Ich möchte abschließend auf etwas aufmerksam machen, das mich persönlich im Nachgang zum frühen Tod meines Bruders immer eindringlicher beschäftigt und was Armin Nassehi und Irmhild Saake folgendermaßen zur Sprache bringen:
"Das kontaktlose Sterben unter Covid-Bedingungen macht auf einen Umstand aufmerksam, den wir in unserer eigenen Forschung deutlich herausarbeiten konnten [...] Der Diskurs über das 'gute Sterben' ist zumeist ein Diskurs darüber, wie es gelingen kann, dass Sterbende ihr Schicksal annehmen können. Und je mehr man ahnt, dass dies schwierig wird, desto mehr entsteht die Erwartung, dass noch etwas zu klären ist, dass man sich am Ende des Lebens noch einmal mit dem gesamten Leben auseinandersetzen sollte, dass man Bilanz ziehen müsste, um eine Art Abschluss zu erreichen, um letzte Schulden auszugleichen. In solchen Bildern mit typischerweise ökonomischen Metaphern steckt auch eine Menge an sehr mittelschichts- und bildungsorientierten Erwartungen, die literarisch überhöht werden.: Im Sterben und angesichts des nahenden Todes muss alles mit einer besonderen Bedeutung aufgeladen werden. Der beste Sterbende wäre dann der sprechende und reflektierende Sterbende, der die schwierige Situation des Sterbens im Krankenhaus für die professionellen Betreuer dadurch entschärft, dass er dem Unvermeidlichen zustimmt und in eigener Regie dafür eine Form findet."

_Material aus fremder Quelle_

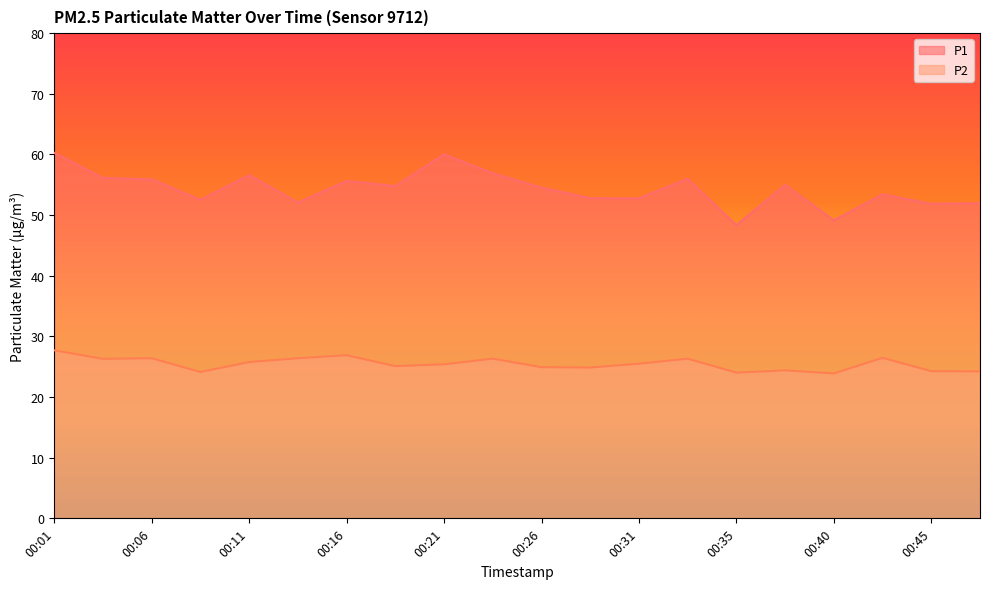

What is the maximum value for P2?

27.7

Aber so ist das Leben nicht - und offenbar auch das Sterben nicht! Zu Lebzeiten - auf der Höhe einer geistigen (und vielleicht auch noch körperlichen) Frische möchte ich zu Hause sein bei meinen Lieben und auch in der Sprache. Darin liegt mehr und mehr der Antrieb für diesen Blog, in dem ich nicht müde werde, meinen Liebsten zu sagen und zeigen, wie sehr ich sie liebe, wie sehr ich ihre Gegenwart und ihre Wahrnehmung meiner schätze und genieße und wie sehr ich sie wahrnehme als das Kostbarste in meinem Leben - ganz besonders mit dem Blick auf die noch ganz Kleinen, die vor allem auch das sind und die das werden, was sie in unserer liebevollen Zuwendung an unverbrüchlichem und unverlierbarem Selbstwert ausbilden - im besten Falle ein enttäuschungsfestes Urvertrauen. Ja, ich bin durchaus noch bei Trost - so wie schon vor mehr als 25 Jahren (Unsere Kinder).